>> BEGIN Raw records

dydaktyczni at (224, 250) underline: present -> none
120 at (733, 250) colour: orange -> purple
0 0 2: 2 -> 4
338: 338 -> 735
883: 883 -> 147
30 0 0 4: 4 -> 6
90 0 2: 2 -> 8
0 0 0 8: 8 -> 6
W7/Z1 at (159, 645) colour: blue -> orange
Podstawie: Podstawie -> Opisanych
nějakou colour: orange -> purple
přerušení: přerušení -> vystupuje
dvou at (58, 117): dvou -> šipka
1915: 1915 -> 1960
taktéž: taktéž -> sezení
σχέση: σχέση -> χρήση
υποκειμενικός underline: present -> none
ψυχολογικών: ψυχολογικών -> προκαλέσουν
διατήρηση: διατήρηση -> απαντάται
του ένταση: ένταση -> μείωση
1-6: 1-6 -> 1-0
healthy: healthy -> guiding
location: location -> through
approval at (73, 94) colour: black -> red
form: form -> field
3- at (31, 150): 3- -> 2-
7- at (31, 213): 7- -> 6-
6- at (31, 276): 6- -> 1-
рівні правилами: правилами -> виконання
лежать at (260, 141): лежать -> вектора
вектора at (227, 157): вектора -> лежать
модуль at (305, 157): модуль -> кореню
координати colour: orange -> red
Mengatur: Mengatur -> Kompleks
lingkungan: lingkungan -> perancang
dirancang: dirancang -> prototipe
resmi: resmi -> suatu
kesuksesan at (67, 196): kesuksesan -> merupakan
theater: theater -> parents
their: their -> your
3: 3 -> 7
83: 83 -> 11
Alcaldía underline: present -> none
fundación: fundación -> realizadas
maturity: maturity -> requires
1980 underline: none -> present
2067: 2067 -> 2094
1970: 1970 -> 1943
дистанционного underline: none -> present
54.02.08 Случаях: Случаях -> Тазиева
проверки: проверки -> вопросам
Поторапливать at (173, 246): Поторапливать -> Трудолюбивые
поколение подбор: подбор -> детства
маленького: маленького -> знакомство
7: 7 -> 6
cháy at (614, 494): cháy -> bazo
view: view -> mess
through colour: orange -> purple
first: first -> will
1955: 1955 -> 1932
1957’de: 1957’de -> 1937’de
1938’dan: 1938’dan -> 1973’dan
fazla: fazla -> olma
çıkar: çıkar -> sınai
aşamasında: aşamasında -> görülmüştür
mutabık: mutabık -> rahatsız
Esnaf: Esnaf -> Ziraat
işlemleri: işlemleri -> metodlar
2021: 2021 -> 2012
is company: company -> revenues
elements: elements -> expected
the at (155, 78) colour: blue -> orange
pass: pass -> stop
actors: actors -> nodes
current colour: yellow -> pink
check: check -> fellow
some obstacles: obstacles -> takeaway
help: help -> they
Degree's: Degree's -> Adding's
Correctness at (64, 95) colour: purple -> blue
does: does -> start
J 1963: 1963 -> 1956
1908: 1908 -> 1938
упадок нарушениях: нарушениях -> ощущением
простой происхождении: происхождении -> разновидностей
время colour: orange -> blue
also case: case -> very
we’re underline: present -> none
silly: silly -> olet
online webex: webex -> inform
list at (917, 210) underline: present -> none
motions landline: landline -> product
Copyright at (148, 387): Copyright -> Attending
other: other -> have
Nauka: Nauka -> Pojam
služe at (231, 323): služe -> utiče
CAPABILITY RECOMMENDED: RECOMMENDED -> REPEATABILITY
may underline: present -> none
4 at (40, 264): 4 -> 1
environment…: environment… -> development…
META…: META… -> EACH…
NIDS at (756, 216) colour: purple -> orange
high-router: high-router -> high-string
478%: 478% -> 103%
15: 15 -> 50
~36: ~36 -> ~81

>> END Raw records

Write out every one of the rows above verbatim, in the same order and one per line, without changing any character.

dydaktyczni at (224, 250) underline: present -> none
120 at (733, 250) colour: orange -> purple
0 0 2: 2 -> 4
338: 338 -> 735
883: 883 -> 147
30 0 0 4: 4 -> 6
90 0 2: 2 -> 8
0 0 0 8: 8 -> 6
W7/Z1 at (159, 645) colour: blue -> orange
Podstawie: Podstawie -> Opisanych
nějakou colour: orange -> purple
přerušení: přerušení -> vystupuje
dvou at (58, 117): dvou -> šipka
1915: 1915 -> 1960
taktéž: taktéž -> sezení
σχέση: σχέση -> χρήση
υποκειμενικός underline: present -> none
ψυχολογικών: ψυχολογικών -> προκαλέσουν
διατήρηση: διατήρηση -> απαντάται
του ένταση: ένταση -> μείωση
1-6: 1-6 -> 1-0
healthy: healthy -> guiding
location: location -> through
approval at (73, 94) colour: black -> red
form: form -> field
3- at (31, 150): 3- -> 2-
7- at (31, 213): 7- -> 6-
6- at (31, 276): 6- -> 1-
рівні правилами: правилами -> виконання
лежать at (260, 141): лежать -> вектора
вектора at (227, 157): вектора -> лежать
модуль at (305, 157): модуль -> кореню
координати colour: orange -> red
Mengatur: Mengatur -> Kompleks
lingkungan: lingkungan -> perancang
dirancang: dirancang -> prototipe
resmi: resmi -> suatu
kesuksesan at (67, 196): kesuksesan -> merupakan
theater: theater -> parents
their: their -> your
3: 3 -> 7
83: 83 -> 11
Alcaldía underline: present -> none
fundación: fundación -> realizadas
maturity: maturity -> requires
1980 underline: none -> present
2067: 2067 -> 2094
1970: 1970 -> 1943
дистанционного underline: none -> present
54.02.08 Случаях: Случаях -> Тазиева
проверки: проверки -> вопросам
Поторапливать at (173, 246): Поторапливать -> Трудолюбивые
поколение подбор: подбор -> детства
маленького: маленького -> знакомство
7: 7 -> 6
cháy at (614, 494): cháy -> bazo
view: view -> mess
through colour: orange -> purple
first: first -> will
1955: 1955 -> 1932
1957’de: 1957’de -> 1937’de
1938’dan: 1938’dan -> 1973’dan
fazla: fazla -> olma
çıkar: çıkar -> sınai
aşamasında: aşamasında -> görülmüştür
mutabık: mutabık -> rahatsız
Esnaf: Esnaf -> Ziraat
işlemleri: işlemleri -> metodlar
2021: 2021 -> 2012
is company: company -> revenues
elements: elements -> expected
the at (155, 78) colour: blue -> orange
pass: pass -> stop
actors: actors -> nodes
current colour: yellow -> pink
check: check -> fellow
some obstacles: obstacles -> takeaway
help: help -> they
Degree's: Degree's -> Adding's
Correctness at (64, 95) colour: purple -> blue
does: does -> start
J 1963: 1963 -> 1956
1908: 1908 -> 1938
упадок нарушениях: нарушениях -> ощущением
простой происхождении: происхождении -> разновидностей
время colour: orange -> blue
also case: case -> very
we’re underline: present -> none
silly: silly -> olet
online webex: webex -> inform
list at (917, 210) underline: present -> none
motions landline: landline -> product
Copyright at (148, 387): Copyright -> Attending
other: other -> have
Nauka: Nauka -> Pojam
služe at (231, 323): služe -> utiče
CAPABILITY RECOMMENDED: RECOMMENDED -> REPEATABILITY
may underline: present -> none
4 at (40, 264): 4 -> 1
environment…: environment… -> development…
META…: META… -> EACH…
NIDS at (756, 216) colour: purple -> orange
high-router: high-router -> high-string
478%: 478% -> 103%
15: 15 -> 50
~36: ~36 -> ~81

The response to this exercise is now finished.